Virginia’s rules also charge umpires with rejecting certain bats during their pregame equipment inspections. However, it’s a different umpiring crew just about every game, so one umpire might allow a particular bat to be used and an umpire the next game might not, depending on his understanding and interpretation of the new guidelines.

“Umpires are as confused as we are,” said O’Connell Coach Rick Hart, whose team has played by the VHSL standards in some games outside the Washington Catholic Athletic Conference, which operates under its own rules. “I had one [umpire] tell me, ‘Nope, we were told no alloy composite bats.’ I said, ‘I don’t think that’s right.’ This is the home plate conference, and we’re arguing about bats.”

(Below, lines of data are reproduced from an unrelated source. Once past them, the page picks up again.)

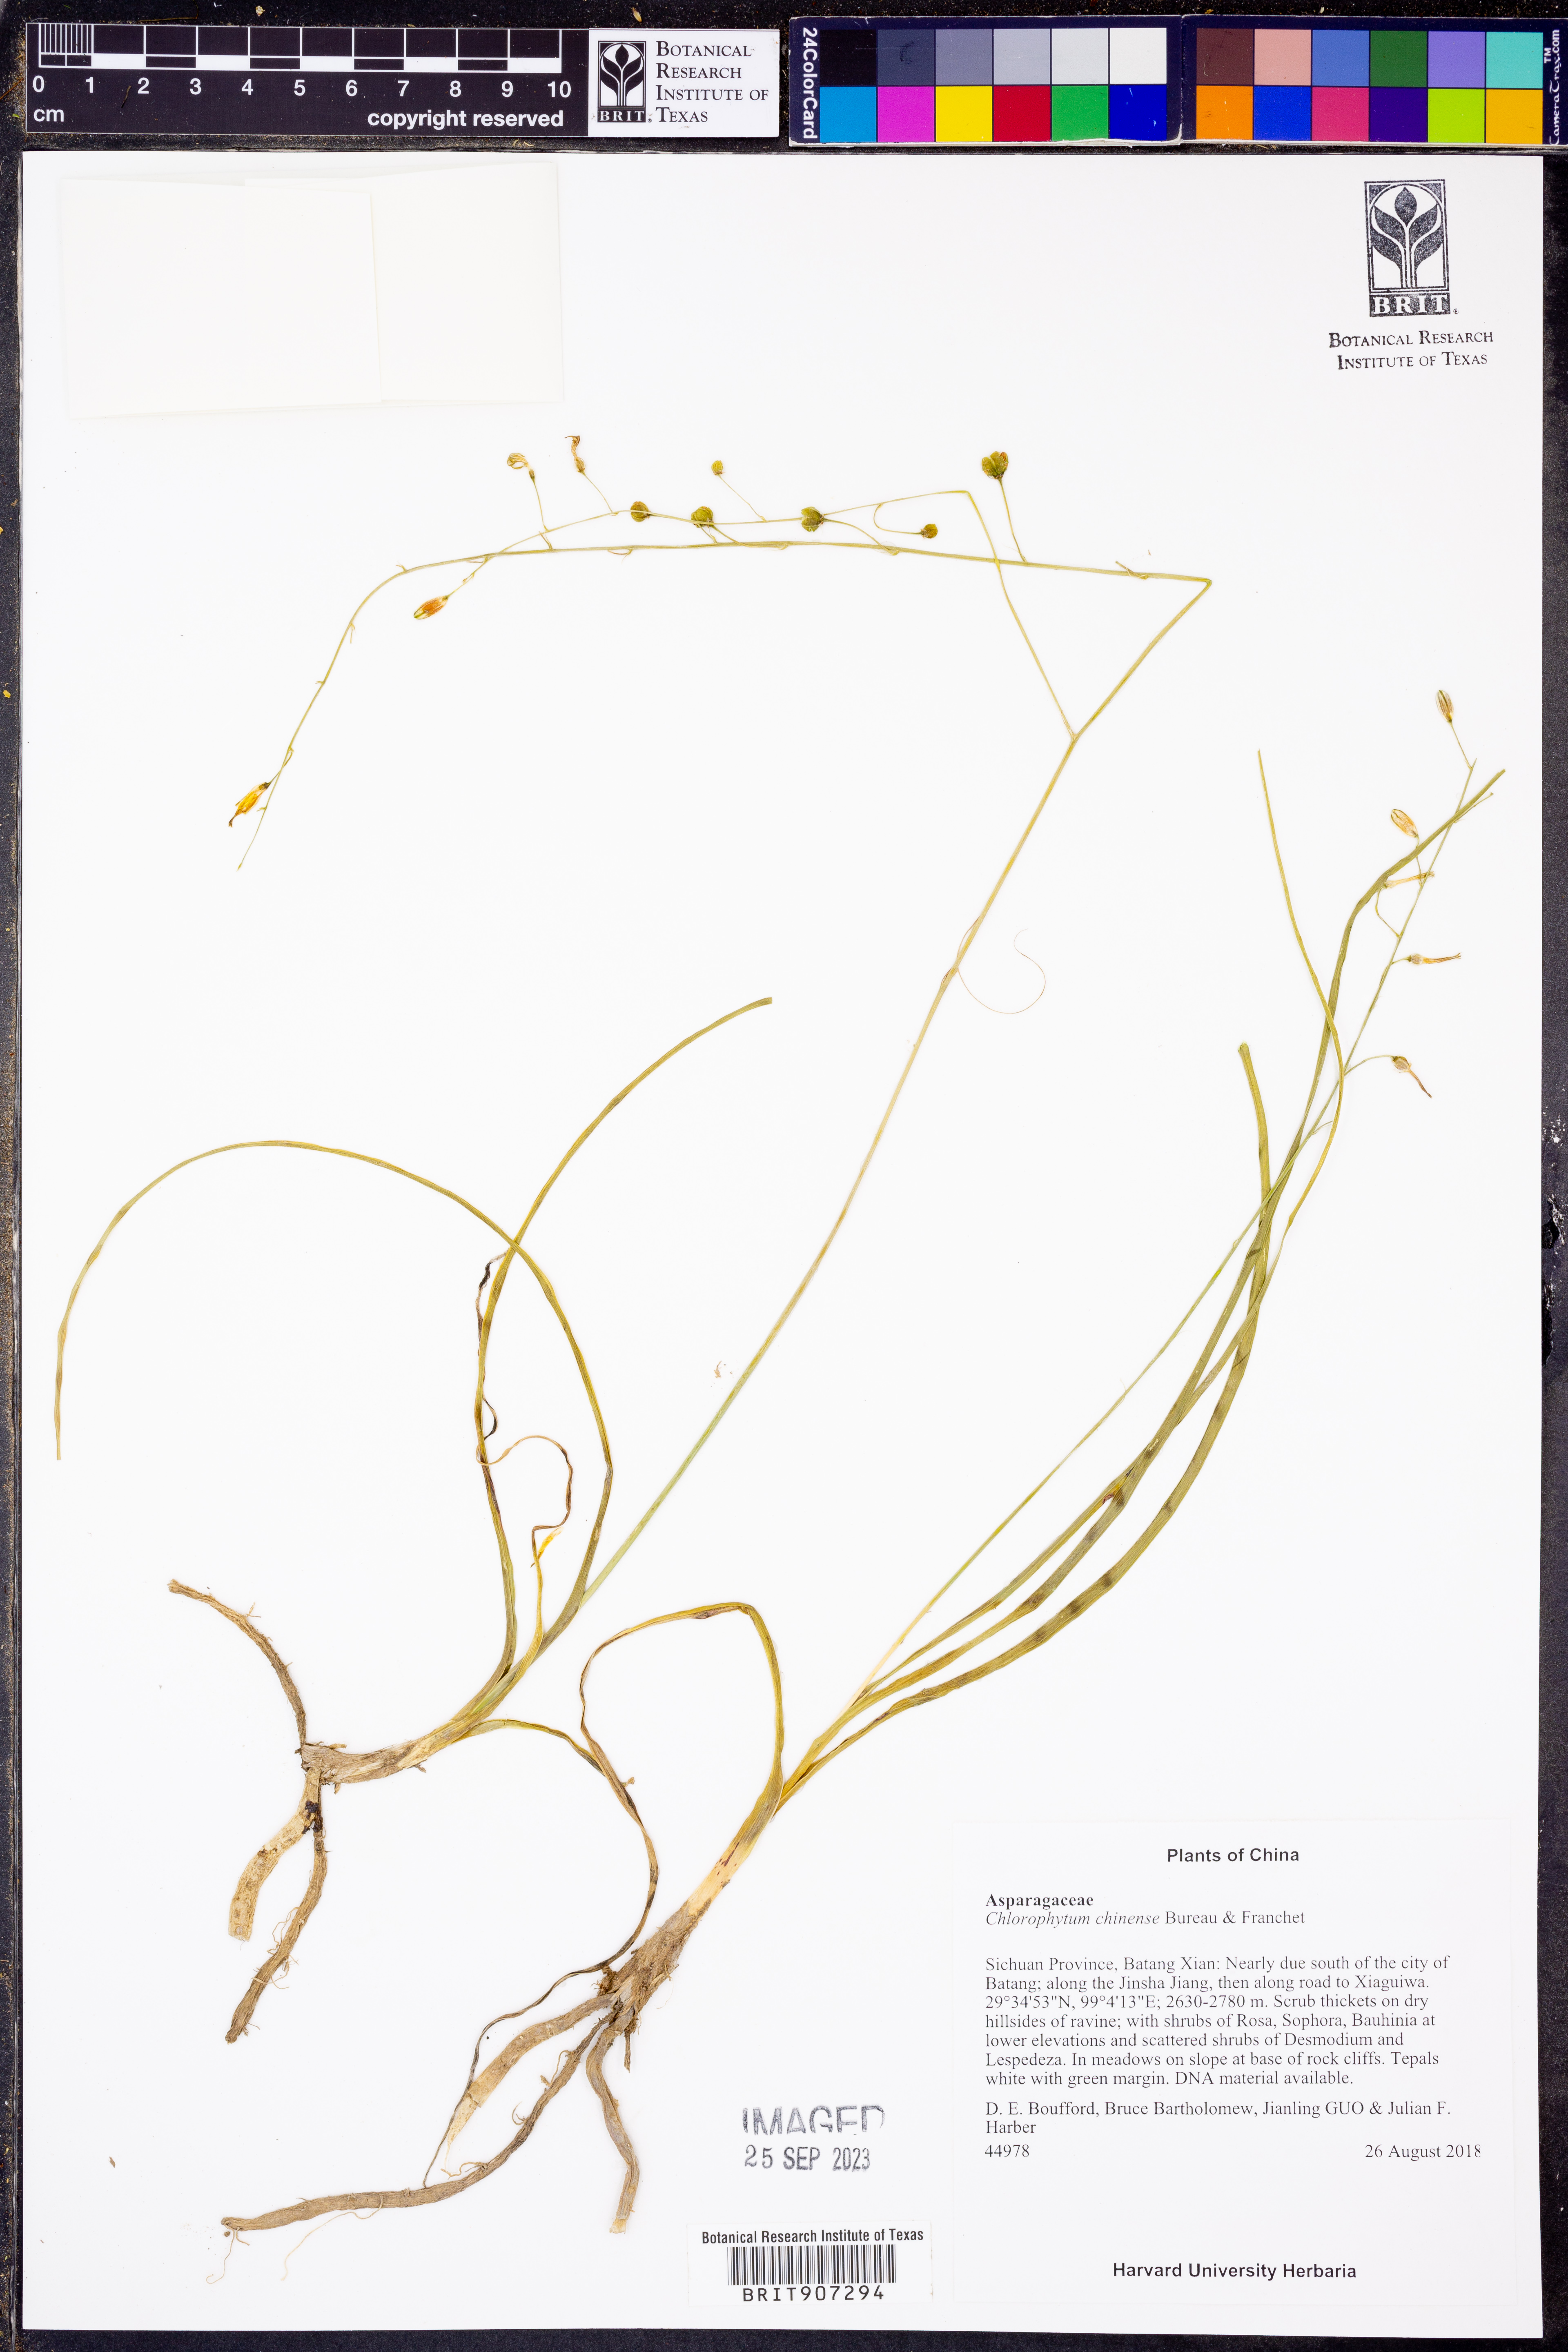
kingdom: Plantae
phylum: Tracheophyta
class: Liliopsida
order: Asparagales
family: Asparagaceae
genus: Chlorophytum
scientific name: Chlorophytum chinense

In his team’s first at-bat of the season, Stuart senior leadoff man Colin Martin stepped into the box toting a bat that had been cleared before the game by the umpires.

After Martin singled, Battlefield Coach Jay Burkhart, at the insistence of one of his players who believed Martin’s bat to be on the banned list, asked the home plate umpire for an inspection of it.

The umpire found the bat acceptable, and Martin used it for the rest of that game, and in several others.

In a recent game, however, during their pregame equipment check, another set of umpires determined that Martin’s bat, and another the Raiders had been using in games, did not meet the new standards. The Raiders were not allowed to use them that game.

“There’s still confusion and controversy over the use of legal or illegal,” Stuart Coach Randy Lightle said. “Because we really don’t know.”

‘It’s the right thing’

Tom Dolan, an assistant director with the VHSL whose responsibilities include baseball rules, said he has received more than 1,000 phone calls, e-mails or texts related to bat questions, although the queries are subsiding as the season progresses.

“It would have probably been easier to follow everyone else,” said Dolan, a former baseball coach at New Kent and Lafayette high schools in the Williamsburg area. “But when the rule states one thing and the bat states something else, for us it cried potential liability issues for our member schools. I wouldn’t have changed anything we did, because it’s the right thing.”

Since last summer, the VHSL has regularly issued bulletins to schools about the new regulations, and umpires and at least one coach from each school were required to attend a preseason meeting that offered guidance about the bat changes.

Colonial Forge, Park View, Gar-Field and Hylton are among several area schools that have posted the new bat regulations on their team Web sites.

Part of the confusion in Virginia stems from the fact that there is more to a bat than its name. The 43 bats on the banned list are variations of 11 models. For example, there are three versions of the Rawlings 5150 bat. Two are legal and one is not, Dolan said. Markings and numberings on bats also can be similar.

Just about any wood bat is legal, but few if any high school players use wood in games because those bats have a smaller sweet spot on their barrels than metal bats. The only composite bats that the VHSL is allowing are those that meet the BBCOR (Batted Ball Coefficient of Restitution) standards. Also permitted are aluminum bats, aluminum alloy bats and aluminum barrel bats with composite handles that are BESR (Ball Exit Speed Ratio) certified.

BBCOR bats, which act more like wood, are what NCAA baseball now uses and is the standard the NFHS will mandate next year for non-wood bats.

Elliot Hopkins, NFHS baseball rules committee liaison, said he did not know why Virginia decided to adopt the more restrictive standard and not the modified version of the original rule that 48 other states okayed. Individual state high school associations have the right to adopt more restrictive standards than what the NFHS allows.

“I hope their experiment works out and that it achieves the result they’re looking to get,” Hopkins said. “What that is I can’t answer. I don’t know what the end result was” supposed to be.